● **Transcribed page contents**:

□ □ □

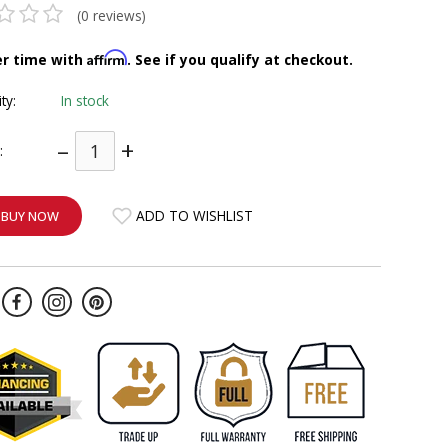
(0 reviews)
Affirm
er time with
. See if you qualify at checkout.
ity:
In stock
–
+
:
ADD TO WISHLIST
BUY NOW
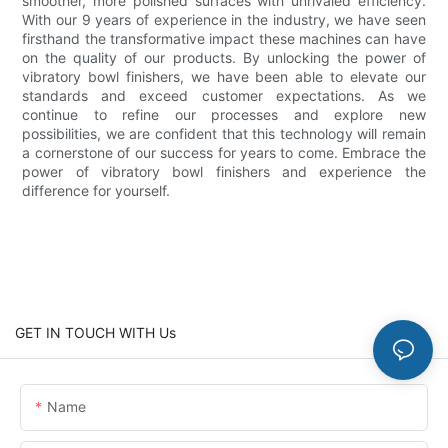
smoother, more polished surfaces with unrivaled efficiency.
With our 9 years of experience in the industry, we have seen
firsthand the transformative impact these machines can have
on the quality of our products. By unlocking the power of
vibratory bowl finishers, we have been able to elevate our
standards and exceed customer expectations. As we
continue to refine our processes and explore new
possibilities, we are confident that this technology will remain
a cornerstone of our success for years to come. Embrace the
power of vibratory bowl finishers and experience the
difference for yourself.
GET IN TOUCH WITH Us
Name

□ □ □

● **ABOUT THIS TASK**: Reproduce the text from every entry above word for word and line for line, omitting the pictures.

● **EXERCISE OUTPUT**:
(0 reviews)
Affirm
er time with
. See if you qualify at checkout.
ity:
In stock
–
+
:
ADD TO WISHLIST
BUY NOW
smoother, more polished surfaces with unrivaled efficiency.
With our 9 years of experience in the industry, we have seen
firsthand the transformative impact these machines can have
on the quality of our products. By unlocking the power of
vibratory bowl finishers, we have been able to elevate our
standards and exceed customer expectations. As we
continue to refine our processes and explore new
possibilities, we are confident that this technology will remain
a cornerstone of our success for years to come. Embrace the
power of vibratory bowl finishers and experience the
difference for yourself.
GET IN TOUCH WITH Us
Name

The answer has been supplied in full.